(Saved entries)
........
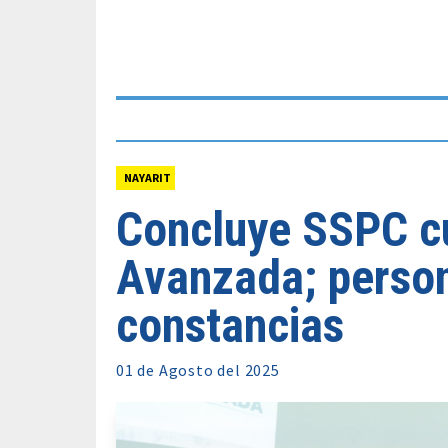
NAYARIT
Concluye SSPC c
Avanzada; person
constancias
01 de
Agosto
del 2025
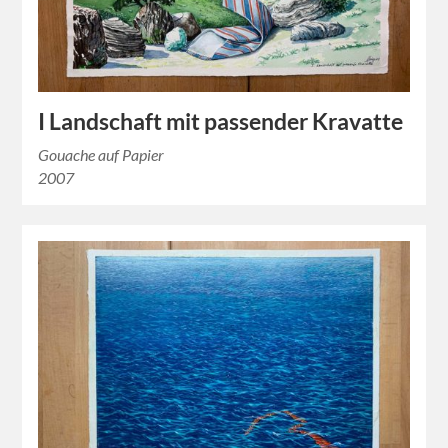
I Landschaft mit passender Kravatte
Gouache auf Papier
2007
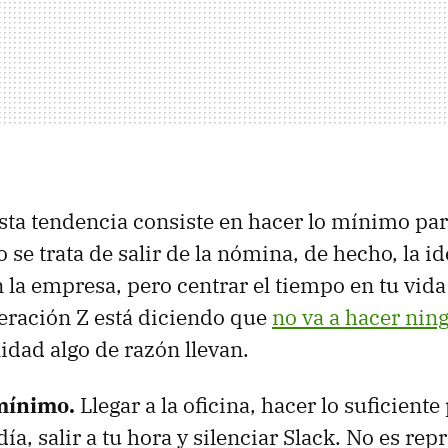
ta tendencia consiste en hacer lo mínimo par
se trata de salir de la nómina, de hecho, la id
la empresa, pero centrar el tiempo en tu vida 
neración Z está diciendo que
no va a hacer nin
lidad algo de razón llevan.
 mínimo.
Llegar a la oficina, hacer lo suficiente
ía, salir a tu hora y silenciar Slack. No es rep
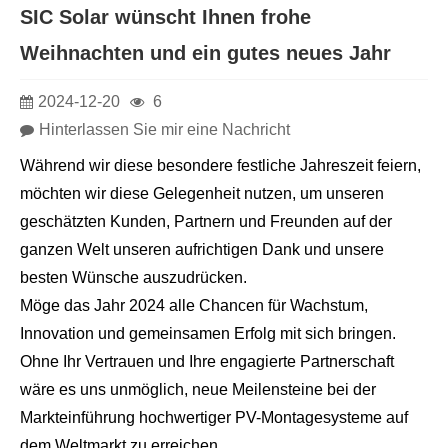
SIC Solar wünscht Ihnen frohe
Weihnachten und ein gutes neues Jahr
2024-12-20
6
Hinterlassen Sie mir eine Nachricht
Während wir diese besondere festliche Jahreszeit feiern,
möchten wir diese Gelegenheit nutzen, um unseren
geschätzten Kunden, Partnern und Freunden auf der
ganzen Welt unseren aufrichtigen Dank und unsere
besten Wünsche auszudrücken.
Möge das Jahr 2024 alle Chancen für Wachstum,
Innovation und gemeinsamen Erfolg mit sich bringen.
Ohne Ihr Vertrauen und Ihre engagierte Partnerschaft
wäre es uns unmöglich, neue Meilensteine ​​bei der
Markteinführung hochwertiger PV-Montagesysteme auf
dem Weltmarkt zu erreichen.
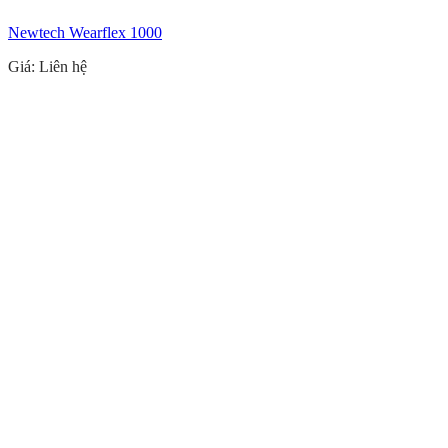
Newtech Wearflex 1000
Giá: Liên hệ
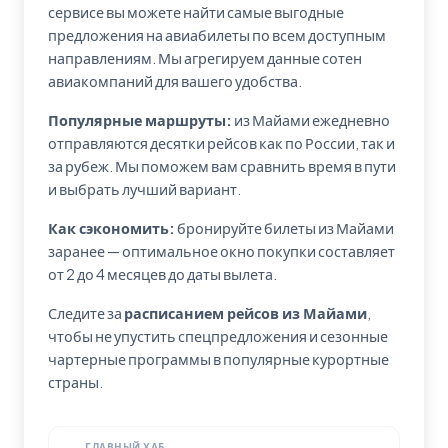
сервисе вы можете найти самые выгодные
предложения на авиабилеты по всем доступным
направлениям. Мы агрегируем данные сотен
авиакомпаний для вашего удобства.
Популярные маршруты:
из Майами ежедневно
отправляются десятки рейсов как по России, так и
за рубеж. Мы поможем вам сравнить время в пути
и выбрать лучший вариант.
Как сэкономить:
бронируйте билеты из Майами
заранее — оптимальное окно покупки составляет
от 2 до 4 месяцев до даты вылета.
Следите за
расписанием рейсов из Майами
,
чтобы не упустить спецпредложения и сезонные
чартерные программы в популярные курортные
страны.
ГЛАВНЫЙ ХАБ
........
## Task requirements
Using the data above, which lines fall from the one with "SIC Solar wünscht Ihnen frohe" through the one with "чтобы не упустить спецпредложения и сезонные"? Repeat them exactly, ends included, minus any pictures.

## Your solution
SIC Solar wünscht Ihnen frohe
Weihnachten und ein gutes neues Jahr
2024-12-20
6
Hinterlassen Sie mir eine Nachricht
Während wir diese besondere festliche Jahreszeit feiern,
möchten wir diese Gelegenheit nutzen, um unseren
geschätzten Kunden, Partnern und Freunden auf der
ganzen Welt unseren aufrichtigen Dank und unsere
besten Wünsche auszudrücken.
Möge das Jahr 2024 alle Chancen für Wachstum,
Innovation und gemeinsamen Erfolg mit sich bringen.
Ohne Ihr Vertrauen und Ihre engagierte Partnerschaft
wäre es uns unmöglich, neue Meilensteine ​​bei der
Markteinführung hochwertiger PV-Montagesysteme auf
dem Weltmarkt zu erreichen.
Newtech Wearflex 1000
Giá: Liên hệ
сервисе вы можете найти самые выгодные
предложения на авиабилеты по всем доступным
направлениям. Мы агрегируем данные сотен
авиакомпаний для вашего удобства.
Популярные маршруты:
из Майами ежедневно
отправляются десятки рейсов как по России, так и
за рубеж. Мы поможем вам сравнить время в пути
и выбрать лучший вариант.
Как сэкономить:
бронируйте билеты из Майами
заранее — оптимальное окно покупки составляет
от 2 до 4 месяцев до даты вылета.
Следите за
расписанием рейсов из Майами
,
чтобы не упустить спецпредложения и сезонные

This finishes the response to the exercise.